Work to complete: Reproduce verbatim the material starting with the line containing "genus: Senecio" and continuing through the line containing "genus: Euphonia", with both of those lines included.

Records to use:
========================================================================

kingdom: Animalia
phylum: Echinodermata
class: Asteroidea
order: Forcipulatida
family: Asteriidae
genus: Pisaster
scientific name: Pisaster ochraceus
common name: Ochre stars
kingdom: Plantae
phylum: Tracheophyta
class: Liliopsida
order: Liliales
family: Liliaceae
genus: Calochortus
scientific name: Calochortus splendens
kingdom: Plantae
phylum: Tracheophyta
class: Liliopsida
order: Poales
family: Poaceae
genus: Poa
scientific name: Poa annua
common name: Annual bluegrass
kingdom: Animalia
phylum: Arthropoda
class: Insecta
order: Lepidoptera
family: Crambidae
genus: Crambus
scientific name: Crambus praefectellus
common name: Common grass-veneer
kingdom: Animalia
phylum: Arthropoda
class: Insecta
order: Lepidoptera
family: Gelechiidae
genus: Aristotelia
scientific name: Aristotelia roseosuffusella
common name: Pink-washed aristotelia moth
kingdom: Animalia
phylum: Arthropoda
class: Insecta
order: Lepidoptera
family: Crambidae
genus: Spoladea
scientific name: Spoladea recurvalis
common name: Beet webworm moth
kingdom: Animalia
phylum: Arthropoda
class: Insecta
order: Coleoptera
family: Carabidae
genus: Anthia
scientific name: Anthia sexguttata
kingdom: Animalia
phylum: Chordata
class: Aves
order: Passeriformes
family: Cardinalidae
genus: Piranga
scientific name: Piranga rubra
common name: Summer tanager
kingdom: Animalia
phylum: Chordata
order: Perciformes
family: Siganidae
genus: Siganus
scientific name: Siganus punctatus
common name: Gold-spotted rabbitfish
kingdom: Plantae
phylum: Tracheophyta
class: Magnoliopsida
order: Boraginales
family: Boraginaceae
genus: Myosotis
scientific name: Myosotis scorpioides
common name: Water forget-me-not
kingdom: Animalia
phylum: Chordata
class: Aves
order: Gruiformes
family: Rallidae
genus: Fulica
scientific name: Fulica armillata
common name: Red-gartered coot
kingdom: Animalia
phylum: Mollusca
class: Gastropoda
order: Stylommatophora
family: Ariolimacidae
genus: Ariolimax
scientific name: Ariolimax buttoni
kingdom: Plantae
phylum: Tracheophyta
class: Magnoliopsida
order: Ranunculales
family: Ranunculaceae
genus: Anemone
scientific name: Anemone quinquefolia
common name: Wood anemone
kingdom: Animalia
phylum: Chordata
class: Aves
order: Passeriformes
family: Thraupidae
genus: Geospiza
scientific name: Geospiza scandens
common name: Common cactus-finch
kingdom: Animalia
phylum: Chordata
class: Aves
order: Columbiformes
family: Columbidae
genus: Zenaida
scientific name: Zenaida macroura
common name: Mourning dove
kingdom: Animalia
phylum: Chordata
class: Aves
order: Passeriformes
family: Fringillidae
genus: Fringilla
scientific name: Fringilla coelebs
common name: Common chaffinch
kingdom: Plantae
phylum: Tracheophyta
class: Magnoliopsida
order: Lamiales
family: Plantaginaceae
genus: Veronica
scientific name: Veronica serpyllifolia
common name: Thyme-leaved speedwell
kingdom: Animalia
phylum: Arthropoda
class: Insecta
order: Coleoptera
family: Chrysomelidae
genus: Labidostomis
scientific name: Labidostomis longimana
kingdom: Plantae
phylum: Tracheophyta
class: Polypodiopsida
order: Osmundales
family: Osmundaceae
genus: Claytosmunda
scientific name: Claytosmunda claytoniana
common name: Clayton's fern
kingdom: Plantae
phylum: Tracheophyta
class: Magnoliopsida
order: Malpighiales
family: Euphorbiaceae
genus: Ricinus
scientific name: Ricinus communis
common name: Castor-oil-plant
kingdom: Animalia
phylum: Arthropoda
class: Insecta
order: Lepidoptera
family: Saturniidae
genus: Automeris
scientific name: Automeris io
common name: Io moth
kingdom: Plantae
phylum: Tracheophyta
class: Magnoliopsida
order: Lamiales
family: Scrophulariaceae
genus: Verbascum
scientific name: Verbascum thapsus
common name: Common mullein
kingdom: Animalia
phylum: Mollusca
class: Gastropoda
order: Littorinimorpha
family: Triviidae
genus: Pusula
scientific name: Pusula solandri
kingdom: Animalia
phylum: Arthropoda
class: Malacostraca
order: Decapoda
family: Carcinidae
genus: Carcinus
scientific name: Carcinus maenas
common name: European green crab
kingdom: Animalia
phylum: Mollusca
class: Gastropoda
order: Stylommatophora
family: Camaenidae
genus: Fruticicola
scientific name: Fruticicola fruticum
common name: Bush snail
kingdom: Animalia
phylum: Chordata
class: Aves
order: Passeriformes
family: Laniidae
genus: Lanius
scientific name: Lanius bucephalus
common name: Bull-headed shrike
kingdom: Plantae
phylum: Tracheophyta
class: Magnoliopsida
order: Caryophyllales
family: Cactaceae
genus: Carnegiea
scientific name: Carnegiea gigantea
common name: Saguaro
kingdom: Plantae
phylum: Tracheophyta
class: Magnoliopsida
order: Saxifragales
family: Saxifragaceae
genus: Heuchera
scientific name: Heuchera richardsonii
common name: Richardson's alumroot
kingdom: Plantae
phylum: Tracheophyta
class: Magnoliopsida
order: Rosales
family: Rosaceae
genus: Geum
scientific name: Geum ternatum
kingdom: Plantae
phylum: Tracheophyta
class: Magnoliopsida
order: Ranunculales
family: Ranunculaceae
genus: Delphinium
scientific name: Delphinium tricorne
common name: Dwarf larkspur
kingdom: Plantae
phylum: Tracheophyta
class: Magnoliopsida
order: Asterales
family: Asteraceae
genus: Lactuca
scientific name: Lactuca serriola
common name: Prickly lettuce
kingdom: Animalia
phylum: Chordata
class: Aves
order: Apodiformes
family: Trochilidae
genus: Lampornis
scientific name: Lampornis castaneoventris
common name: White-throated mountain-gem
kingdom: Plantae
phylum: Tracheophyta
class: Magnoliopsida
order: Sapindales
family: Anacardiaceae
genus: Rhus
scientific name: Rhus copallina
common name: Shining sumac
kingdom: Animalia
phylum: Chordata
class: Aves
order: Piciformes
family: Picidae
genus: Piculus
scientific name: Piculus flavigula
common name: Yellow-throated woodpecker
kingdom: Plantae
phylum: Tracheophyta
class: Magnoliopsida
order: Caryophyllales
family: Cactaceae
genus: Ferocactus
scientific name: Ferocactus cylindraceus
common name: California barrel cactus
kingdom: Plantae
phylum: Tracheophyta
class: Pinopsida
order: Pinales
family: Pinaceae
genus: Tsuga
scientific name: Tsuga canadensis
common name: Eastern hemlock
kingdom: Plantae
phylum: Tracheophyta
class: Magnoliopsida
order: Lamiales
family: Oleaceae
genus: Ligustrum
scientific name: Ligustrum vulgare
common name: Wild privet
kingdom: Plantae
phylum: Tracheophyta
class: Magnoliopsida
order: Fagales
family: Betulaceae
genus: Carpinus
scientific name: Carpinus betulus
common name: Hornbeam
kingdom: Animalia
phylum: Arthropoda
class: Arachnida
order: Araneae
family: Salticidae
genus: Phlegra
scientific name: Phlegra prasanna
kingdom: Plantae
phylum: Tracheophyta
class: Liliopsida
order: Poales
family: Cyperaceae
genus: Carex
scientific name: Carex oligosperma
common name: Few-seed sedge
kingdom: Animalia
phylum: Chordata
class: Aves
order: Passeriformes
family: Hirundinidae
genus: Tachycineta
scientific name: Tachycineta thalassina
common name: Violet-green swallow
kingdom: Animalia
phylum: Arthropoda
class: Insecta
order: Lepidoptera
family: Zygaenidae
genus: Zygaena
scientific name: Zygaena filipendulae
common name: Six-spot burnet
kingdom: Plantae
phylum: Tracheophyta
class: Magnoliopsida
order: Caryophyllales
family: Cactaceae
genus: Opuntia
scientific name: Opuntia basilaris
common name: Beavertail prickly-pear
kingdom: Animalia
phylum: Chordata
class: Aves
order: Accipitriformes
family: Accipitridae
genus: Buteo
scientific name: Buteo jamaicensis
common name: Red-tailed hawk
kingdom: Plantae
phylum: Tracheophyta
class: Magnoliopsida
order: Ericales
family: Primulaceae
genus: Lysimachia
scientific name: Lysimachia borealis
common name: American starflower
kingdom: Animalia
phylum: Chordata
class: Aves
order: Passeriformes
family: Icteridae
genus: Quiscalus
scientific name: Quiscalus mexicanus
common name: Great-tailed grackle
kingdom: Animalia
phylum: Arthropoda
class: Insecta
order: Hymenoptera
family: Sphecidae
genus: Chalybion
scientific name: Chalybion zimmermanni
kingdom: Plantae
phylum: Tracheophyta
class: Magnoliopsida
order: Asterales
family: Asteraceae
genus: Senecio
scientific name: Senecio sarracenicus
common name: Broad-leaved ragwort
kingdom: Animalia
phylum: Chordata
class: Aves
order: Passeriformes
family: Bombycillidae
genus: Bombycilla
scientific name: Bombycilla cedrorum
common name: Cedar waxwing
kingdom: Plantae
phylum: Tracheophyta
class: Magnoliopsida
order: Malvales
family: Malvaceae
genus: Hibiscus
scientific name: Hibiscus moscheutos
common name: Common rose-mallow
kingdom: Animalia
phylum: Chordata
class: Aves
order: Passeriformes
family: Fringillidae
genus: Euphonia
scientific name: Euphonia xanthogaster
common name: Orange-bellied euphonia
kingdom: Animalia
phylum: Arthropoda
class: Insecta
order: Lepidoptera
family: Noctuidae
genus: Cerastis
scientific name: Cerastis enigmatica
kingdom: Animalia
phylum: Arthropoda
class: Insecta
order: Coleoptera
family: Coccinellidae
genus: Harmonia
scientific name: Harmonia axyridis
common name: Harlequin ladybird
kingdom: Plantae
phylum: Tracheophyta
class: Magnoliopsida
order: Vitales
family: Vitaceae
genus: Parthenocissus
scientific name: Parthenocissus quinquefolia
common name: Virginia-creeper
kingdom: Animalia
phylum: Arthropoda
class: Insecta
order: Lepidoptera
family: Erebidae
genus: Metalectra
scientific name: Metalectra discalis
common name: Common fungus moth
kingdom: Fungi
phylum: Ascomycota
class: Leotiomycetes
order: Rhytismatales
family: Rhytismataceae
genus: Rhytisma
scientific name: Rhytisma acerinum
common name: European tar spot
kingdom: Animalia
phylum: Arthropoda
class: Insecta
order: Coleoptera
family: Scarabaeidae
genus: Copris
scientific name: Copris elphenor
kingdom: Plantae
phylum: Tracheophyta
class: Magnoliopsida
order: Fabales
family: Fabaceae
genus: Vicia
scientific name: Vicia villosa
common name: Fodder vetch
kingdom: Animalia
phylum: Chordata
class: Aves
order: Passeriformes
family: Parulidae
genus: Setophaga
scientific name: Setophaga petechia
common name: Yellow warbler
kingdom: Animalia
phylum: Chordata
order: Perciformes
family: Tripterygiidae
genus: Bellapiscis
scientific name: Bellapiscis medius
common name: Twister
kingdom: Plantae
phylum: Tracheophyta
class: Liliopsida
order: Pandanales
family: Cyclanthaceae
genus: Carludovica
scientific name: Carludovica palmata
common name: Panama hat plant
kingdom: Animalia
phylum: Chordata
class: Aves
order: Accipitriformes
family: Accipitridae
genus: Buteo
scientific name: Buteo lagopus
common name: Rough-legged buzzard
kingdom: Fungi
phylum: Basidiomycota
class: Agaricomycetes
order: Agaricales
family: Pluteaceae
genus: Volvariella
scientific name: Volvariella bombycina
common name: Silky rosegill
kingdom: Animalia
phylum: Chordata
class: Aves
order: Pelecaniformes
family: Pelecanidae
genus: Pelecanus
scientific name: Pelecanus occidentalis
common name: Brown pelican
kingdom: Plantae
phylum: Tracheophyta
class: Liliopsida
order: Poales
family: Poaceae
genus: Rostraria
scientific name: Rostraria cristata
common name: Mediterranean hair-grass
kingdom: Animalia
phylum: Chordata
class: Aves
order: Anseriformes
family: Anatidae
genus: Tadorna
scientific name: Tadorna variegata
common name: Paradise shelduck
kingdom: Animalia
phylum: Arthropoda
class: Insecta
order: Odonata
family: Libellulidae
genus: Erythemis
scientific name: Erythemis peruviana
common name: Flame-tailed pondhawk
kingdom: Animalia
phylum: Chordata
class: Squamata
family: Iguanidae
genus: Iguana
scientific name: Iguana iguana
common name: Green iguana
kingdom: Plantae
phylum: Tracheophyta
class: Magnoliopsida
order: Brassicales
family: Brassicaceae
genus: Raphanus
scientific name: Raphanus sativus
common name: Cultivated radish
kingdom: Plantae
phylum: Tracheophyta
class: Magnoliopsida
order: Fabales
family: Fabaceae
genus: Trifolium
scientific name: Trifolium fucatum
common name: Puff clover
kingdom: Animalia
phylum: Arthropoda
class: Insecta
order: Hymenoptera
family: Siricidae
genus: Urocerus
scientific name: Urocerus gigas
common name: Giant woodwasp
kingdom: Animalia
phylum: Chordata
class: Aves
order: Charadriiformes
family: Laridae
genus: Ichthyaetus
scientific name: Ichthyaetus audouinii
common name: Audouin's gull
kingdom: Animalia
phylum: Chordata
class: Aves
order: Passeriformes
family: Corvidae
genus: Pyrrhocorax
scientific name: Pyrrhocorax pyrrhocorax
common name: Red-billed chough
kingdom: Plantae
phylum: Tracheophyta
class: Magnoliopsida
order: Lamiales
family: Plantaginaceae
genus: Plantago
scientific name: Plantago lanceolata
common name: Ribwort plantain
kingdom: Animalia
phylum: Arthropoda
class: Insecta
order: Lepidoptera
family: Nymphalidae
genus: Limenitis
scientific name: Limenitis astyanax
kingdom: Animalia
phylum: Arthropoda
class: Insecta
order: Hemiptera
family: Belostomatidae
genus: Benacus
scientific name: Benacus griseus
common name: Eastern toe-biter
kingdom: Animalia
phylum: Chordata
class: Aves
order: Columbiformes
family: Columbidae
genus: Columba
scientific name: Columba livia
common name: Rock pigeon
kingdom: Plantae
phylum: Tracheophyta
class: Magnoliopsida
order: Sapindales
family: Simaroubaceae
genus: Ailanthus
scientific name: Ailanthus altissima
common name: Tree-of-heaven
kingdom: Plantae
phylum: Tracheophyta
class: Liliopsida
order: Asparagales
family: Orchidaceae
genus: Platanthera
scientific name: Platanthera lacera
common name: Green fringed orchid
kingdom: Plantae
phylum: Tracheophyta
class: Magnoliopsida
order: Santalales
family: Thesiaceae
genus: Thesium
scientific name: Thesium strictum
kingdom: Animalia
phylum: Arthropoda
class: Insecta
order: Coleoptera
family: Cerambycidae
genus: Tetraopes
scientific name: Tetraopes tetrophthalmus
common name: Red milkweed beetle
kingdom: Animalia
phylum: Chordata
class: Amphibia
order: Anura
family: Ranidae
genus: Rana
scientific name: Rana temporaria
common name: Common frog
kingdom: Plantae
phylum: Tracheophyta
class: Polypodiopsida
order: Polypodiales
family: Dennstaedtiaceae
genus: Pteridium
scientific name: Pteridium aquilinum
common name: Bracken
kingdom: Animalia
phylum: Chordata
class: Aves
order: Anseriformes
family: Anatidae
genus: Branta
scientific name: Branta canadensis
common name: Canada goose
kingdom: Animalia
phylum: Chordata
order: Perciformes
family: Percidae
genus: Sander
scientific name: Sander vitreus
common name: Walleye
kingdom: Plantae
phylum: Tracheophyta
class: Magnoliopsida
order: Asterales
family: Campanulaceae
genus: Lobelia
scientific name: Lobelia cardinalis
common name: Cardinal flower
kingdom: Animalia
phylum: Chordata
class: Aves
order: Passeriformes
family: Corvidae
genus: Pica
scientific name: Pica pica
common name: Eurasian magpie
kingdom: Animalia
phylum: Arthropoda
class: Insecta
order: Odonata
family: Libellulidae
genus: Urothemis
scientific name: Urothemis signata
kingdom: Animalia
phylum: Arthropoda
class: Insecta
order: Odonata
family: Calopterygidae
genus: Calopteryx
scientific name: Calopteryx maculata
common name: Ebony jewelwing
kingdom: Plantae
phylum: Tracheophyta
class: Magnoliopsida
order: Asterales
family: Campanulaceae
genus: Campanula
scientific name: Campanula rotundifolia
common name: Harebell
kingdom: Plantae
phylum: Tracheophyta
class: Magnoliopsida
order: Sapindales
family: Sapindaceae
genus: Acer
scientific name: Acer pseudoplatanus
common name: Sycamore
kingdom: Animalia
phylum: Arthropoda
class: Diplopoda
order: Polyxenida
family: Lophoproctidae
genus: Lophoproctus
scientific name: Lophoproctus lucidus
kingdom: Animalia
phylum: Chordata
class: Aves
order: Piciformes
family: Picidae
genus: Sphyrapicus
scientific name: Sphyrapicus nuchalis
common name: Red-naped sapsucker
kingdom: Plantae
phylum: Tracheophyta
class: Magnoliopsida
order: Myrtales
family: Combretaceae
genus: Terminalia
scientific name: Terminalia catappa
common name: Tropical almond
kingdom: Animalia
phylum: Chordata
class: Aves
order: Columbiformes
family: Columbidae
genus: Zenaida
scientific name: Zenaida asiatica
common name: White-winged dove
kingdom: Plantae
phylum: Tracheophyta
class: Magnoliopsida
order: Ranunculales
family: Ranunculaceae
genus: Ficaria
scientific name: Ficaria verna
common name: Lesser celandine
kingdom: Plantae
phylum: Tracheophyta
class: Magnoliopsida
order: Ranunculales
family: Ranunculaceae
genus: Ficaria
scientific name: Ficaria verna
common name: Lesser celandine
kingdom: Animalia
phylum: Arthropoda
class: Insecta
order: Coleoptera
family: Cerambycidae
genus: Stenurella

========================================================================

Output of the task:
genus: Senecio
scientific name: Senecio sarracenicus
common name: Broad-leaved ragwort
kingdom: Animalia
phylum: Chordata
class: Aves
order: Passeriformes
family: Bombycillidae
genus: Bombycilla
scientific name: Bombycilla cedrorum
common name: Cedar waxwing
kingdom: Plantae
phylum: Tracheophyta
class: Magnoliopsida
order: Malvales
family: Malvaceae
genus: Hibiscus
scientific name: Hibiscus moscheutos
common name: Common rose-mallow
kingdom: Animalia
phylum: Chordata
class: Aves
order: Passeriformes
family: Fringillidae
genus: Euphonia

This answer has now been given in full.